* _THE PROBLEM_
Repeat exactly the lines running from the first line of the data to the line containing "right eye: (56, 59)", both ends included, and nothing else; drop the pictures.

* _AVAILABLE RECORDS_
━━━━━━━━
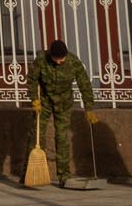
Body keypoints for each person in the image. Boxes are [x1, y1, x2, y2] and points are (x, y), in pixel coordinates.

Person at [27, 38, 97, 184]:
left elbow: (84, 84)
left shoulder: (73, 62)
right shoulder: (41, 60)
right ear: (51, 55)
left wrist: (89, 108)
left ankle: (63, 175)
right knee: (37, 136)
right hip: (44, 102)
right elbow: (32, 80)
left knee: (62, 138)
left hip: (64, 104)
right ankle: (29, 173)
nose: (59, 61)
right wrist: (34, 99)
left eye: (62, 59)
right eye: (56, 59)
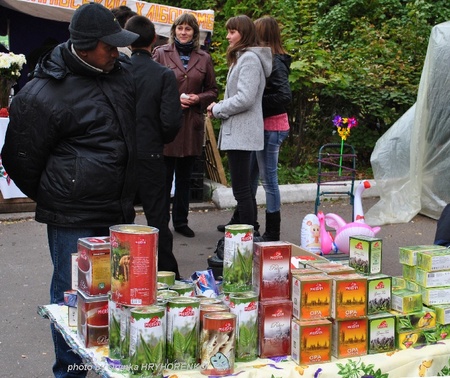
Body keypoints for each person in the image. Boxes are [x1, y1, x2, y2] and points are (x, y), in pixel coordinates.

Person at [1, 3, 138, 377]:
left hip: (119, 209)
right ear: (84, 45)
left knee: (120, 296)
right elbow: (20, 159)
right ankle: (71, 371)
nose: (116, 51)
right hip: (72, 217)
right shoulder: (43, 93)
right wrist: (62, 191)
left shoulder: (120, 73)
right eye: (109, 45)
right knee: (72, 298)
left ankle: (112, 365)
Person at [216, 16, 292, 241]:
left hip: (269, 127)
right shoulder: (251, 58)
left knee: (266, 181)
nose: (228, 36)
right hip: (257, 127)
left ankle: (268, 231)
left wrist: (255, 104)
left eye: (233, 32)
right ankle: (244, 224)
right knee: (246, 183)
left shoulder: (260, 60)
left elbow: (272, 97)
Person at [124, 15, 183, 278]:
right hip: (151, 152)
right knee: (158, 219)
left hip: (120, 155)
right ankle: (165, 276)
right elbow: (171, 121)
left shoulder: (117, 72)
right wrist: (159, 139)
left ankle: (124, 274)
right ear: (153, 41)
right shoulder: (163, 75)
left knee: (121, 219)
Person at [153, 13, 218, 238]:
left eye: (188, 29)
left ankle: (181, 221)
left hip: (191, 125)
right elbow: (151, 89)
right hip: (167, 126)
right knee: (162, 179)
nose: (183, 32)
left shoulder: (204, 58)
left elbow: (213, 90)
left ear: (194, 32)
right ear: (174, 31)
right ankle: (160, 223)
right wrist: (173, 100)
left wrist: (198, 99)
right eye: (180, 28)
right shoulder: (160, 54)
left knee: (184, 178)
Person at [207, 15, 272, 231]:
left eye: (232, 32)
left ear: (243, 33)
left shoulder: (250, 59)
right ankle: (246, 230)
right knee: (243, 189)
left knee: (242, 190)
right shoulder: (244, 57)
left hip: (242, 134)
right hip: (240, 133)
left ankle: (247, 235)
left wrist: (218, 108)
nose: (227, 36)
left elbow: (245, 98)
━━━━━━━━
* _RESULT OF THE EXERCISE_
Body keypoints for each person in the image. Boxes are [x1, y1, x2, y2] and points are (x, y), in pixel coordinates.

Person at [27, 38, 97, 184]:
left elbow: (84, 84)
left shoulder: (73, 62)
right shoulder: (41, 60)
right ear: (51, 55)
left wrist: (89, 108)
left ankle: (63, 175)
right knee: (37, 136)
right hip: (44, 102)
right elbow: (32, 80)
left knee: (62, 138)
left hip: (64, 104)
right ankle: (29, 173)
nose: (59, 61)
right wrist: (34, 99)
left eye: (62, 59)
right eye: (56, 59)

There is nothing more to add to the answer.